We now apply both the above modified “on-the-fly” POD ROM as well as the Gram–Schmidt orthogonalization (Gogu 2015) and investigate the influence of the type of ROM, Nb and 𝜖rb on the results obtained for a displacement inverter. vfrac is set as 0.3 and the MMA algorithm is used for the optimization. Material elastic modulus is 1, the minimum (void) elastic modulus is 10− 9, and Poisson ratio is 0.3. The SIMP penalty factor is 3 and the filter radius is 1.5 (using sensitivity filtering). Optimization terminates when the maximum elemental density variation < 0.1% or 400 iterations have been completed.

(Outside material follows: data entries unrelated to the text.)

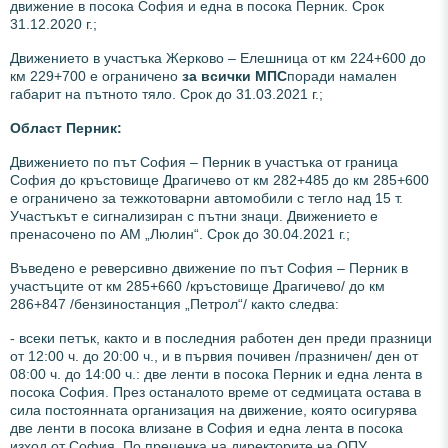
движение в посока София и една в посока Перник. Срок
31.12.2020 г.;
Движението в участъка Жерково – Елешница от км 224+600 до
км 229+700 е ограничено
за всички МПС
поради намален
габарит на пътното тяло. Срок до 31.03.2021 г.;
Област Перник:
Движението по път София – Перник в участъка от граница
София до кръстовище Драгичево от км 282+485 до км 285+600
е ограничено за тежкотоварни автомобили с тегло над 15 т.
Участъкът е сигнализиран с пътни знаци. Движението е
пренасочено по АМ „Люлин“. Срок до 30.04.2021 г.;
Въведено е реверсивно движение по път София – Перник в
участъците от км 285+660 /кръстовище Драгичево/ до км
286+847 /бензиностанция „Петрол“/ както следва:
- всеки петък, както и в последния работен ден преди празници
от 12:00 ч. до 20:00 ч., и в първия почивен /празничен/ ден от
08:00 ч. до 14:00 ч.: две ленти в посока Перник и една лента в
посока София. През останалото време от седмицата остава в
сила постоянната организация на движение, която осигурява
две ленти в посока влизане в София и една лента в посока
изход от София. По преценка на директорите на ОПУ,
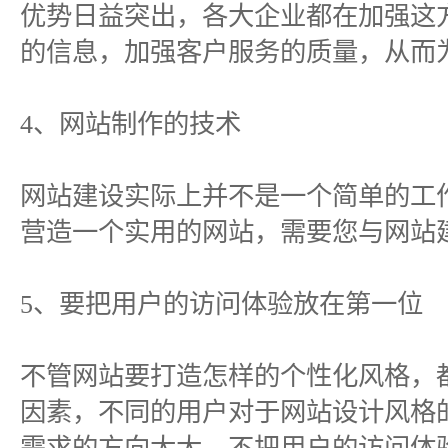
优势日益突出，各大企业都在加强这
的信息，加强客户服务的质量，从而
4、网站制作的技术
网站建设实际上并不是一个简单的工
营造一个实用的网站，需要您与网站
5、要把用户的访问体验放在第一位
不管网站要打造怎样的个性化风格，
因素，不同的用户对于网站设计风格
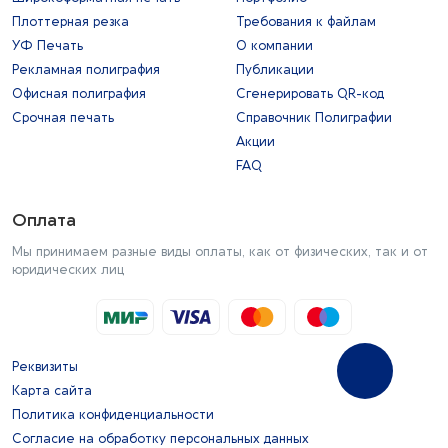
Плоттерная резка
Требования к файлам
УФ Печать
О компании
Рекламная полиграфия
Публикации
Офисная полиграфия
Сгенерировать QR-код
Срочная печать
Справочник Полиграфии
Акции
FAQ
Оплата
Мы принимаем разные виды оплаты, как от физических, так и от
юридических лиц
Реквизиты
Карта сайта
Политика конфиденциальности
Согласие на обработку персональных данных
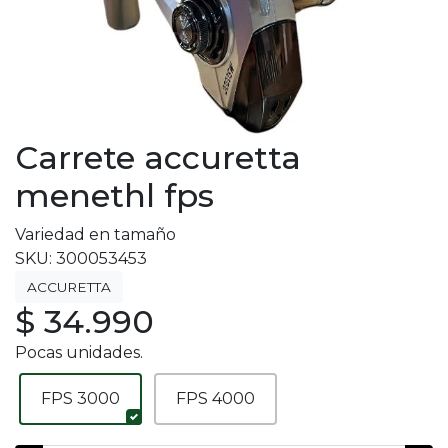
Carrete accuretta
menethl fps
Variedad en tamaño
SKU: 300053453
ACCURETTA
$ 34.990
Pocas unidades.
FPS 3000
FPS 4000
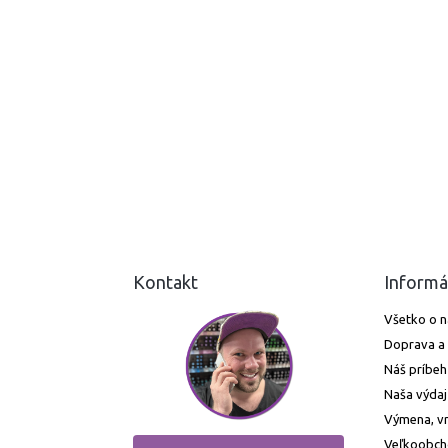
Kontakt
Informá
Všetko o 
Doprava a 
Náš príbeh
Naša výdaj
Výmena, vr
Veľkoobc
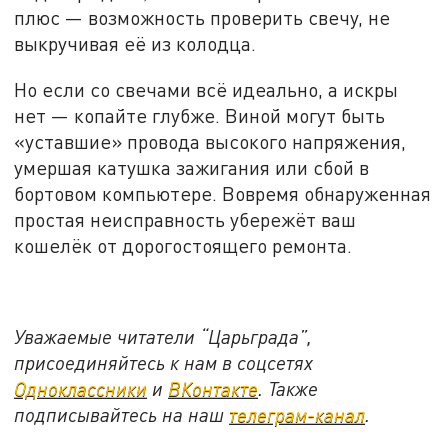
плюс — возможность проверить свечу, не
выкручивая её из колодца.
Но если со свечами всё идеально, а искры
нет — копайте глубже. Виной могут быть
«уставшие» провода высокого напряжения,
умершая катушка зажигания или сбой в
бортовом компьютере. Вовремя обнаруженная
простая неисправность убережёт ваш
кошелёк от дорогостоящего ремонта.
Уважаемые читатели “Царьграда”,
присоединяйтесь к нам в соцсетях
Одноклассники
и
ВКонтакте
. Также
подписывайтесь на наш
телеграм-канал
.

In the design domain shown, the upper and lower ends on the left are simply supported, middle nodes of the left and right boundaries are input (load) end and output end (displacement) respectively. The structure is discretized by 100×100 square elements of unit volume. Linear springs simulate the structural stiffness of the input end and output end (kin = kout = 1). Figure 20 shows the optimal topologies of the reference model, POD and Gram–Schmidt orthogonalization (simply referred to as G-S) ROMs for Nb = 5, 𝜖rb = 0.01.

Fig. 20
figure 20

Optimal topologies obtained a without ROM, b G-S, and c POD

The optimal topology obtained using the POD model is almost the same as that of G-S model as well as the reference model, by visual inspection, satisfying the property of vertical symmetry and the requirements of mechanical properties as well as actual processing and manufacturing, indicating that the proposed method can meet the requirements of high-accuracy design.

Table 6 compares the results of the two ROMs (POD and G-S) by varying 𝜖rb and Nb. From Table 6, we see that for the same ROM parameters (Nb and 𝜖rb), there are significantly more calls to the POD ROM than the G-S, particularly for smaller values of 𝜖rb, not to mention the ROM is used far more frequently than the full-field solution. We again note that CPU time is not necessarily proportional to the number of full FE calls, since oversampling could potentially increase the cost of updating the reduced basis, and any reduction in full FE calls can no longer make up for the time gap.The top speed-up for the POD ROM is 1.47 (corresponding to 1.37 for the G-S), and time-saving is about 32% (against 27% for the G-S) and for low Nb and high 𝜖rb, the optimization efficiency is higher.

Table 6 Performance comparison of G-S ROM and POD ROM (with reference)

5 Conclusions

In this paper, we have presented an approach for efficient large-scale topology optimization based on coupling of topology optimization with reduced-order modeling by principal components analysis, using on-the-fly construction of the reduced basis with a database of previously calculated solutions of the FE equations.

Topology optimization coupled with on-the-fly PCA calculated basis is seen to significantly outperform the classical approach. It is important to note that we avoid storage of the “temporary” stiffness matrices and basis vectors during the “basis-changing” iterations, which means that the storage requirement is significantly reduced compared to previous methods. The PCA approach showed a significant reduction in computational effort over the traditional full-field solution approach. The improvement in performance scales well with the size of the problem.

While we have focused on the compliance minimization problem, the current method should be applicable to virtually any self-adjoint topology optimization problem, regardless of the particular physics involved.

Another obvious area of immediate work is using high-performance computing and non-intrusive asynchronous PCA to obtain additional improvement in the computational time and effort needed.

Finally, a formal extension of the approach to general non self-adjoint problems is a key area of future research.